The project was launched in April 2017, when the eight most powerful radio telescopes on Earth, located at the South Pole, Hawaii, Mexico, Chile (ALMA, the most sensitive instrument in the world in millimeter and submillimeter wavelengths), Arizona, Greenland and Spain (the two cited), were combined through the EHT and GMVA observation networks to obtain data from the supermassive black hole Sagittarius A, at the center of the Milky Way and about 26,000 light years from Earth.
After two months of data collection, last December, the astronomical data of the only radio telescope that had not yet sent them, the South Pole, arrived at the Haystack Observatory in Westford, Massachusetts, what has allowed to gather definitively all the information accumulated by the EHT team. Once the set was completed (the data of the EHT in Haystack and those of the GMVA in Bonn), it was possible to gather the information equivalent to a virtual telescope the size of the Earth.

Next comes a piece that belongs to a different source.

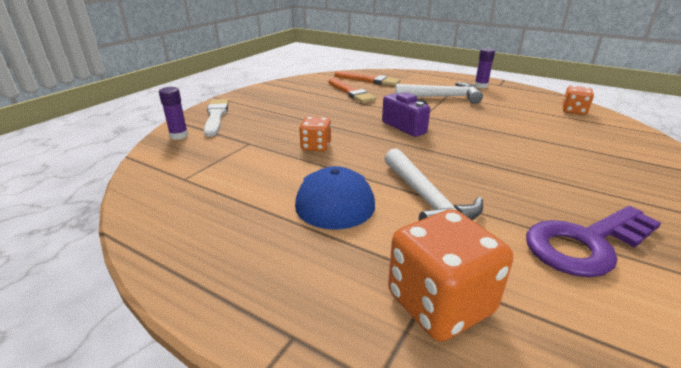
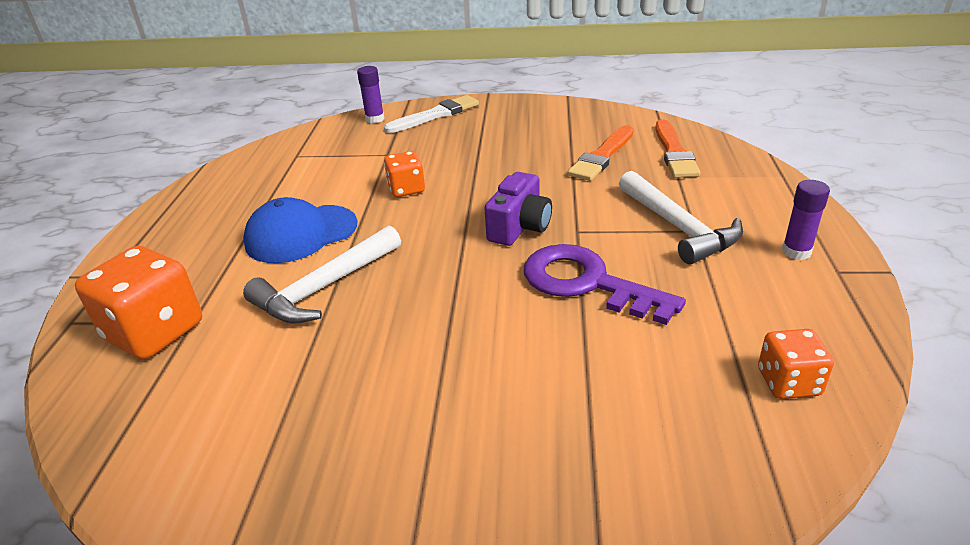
camera: 65 degrees right, 5 degrees up
(585, 244) = (280, 417): purple key -> purple key (587, 283)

Pico Veleta and Yebes will help to capture the image of the supermassive black hole at the center of the Milky Way
The next step will be the comparison and the definitive analysis of all the data, in order to conclude in about three weeks the great objective of the project: to obtain the image, in any case indirect (in reality, the ring of light that surrounds the of no return), of a black hole whose mass is four million times greater than that of the Sun.
In this historic project, the 40-meter-diameter radio telescope of the National Geographic Institute (IGN) at the Yebes Observatory, through the GMVA network, and the 30-meter radio telescope of the Observatory of the Millimeter Radioastrinomy Institute (IRAM) in Pico Veleta, in Sierra Nevada, within the EHT network, have participated.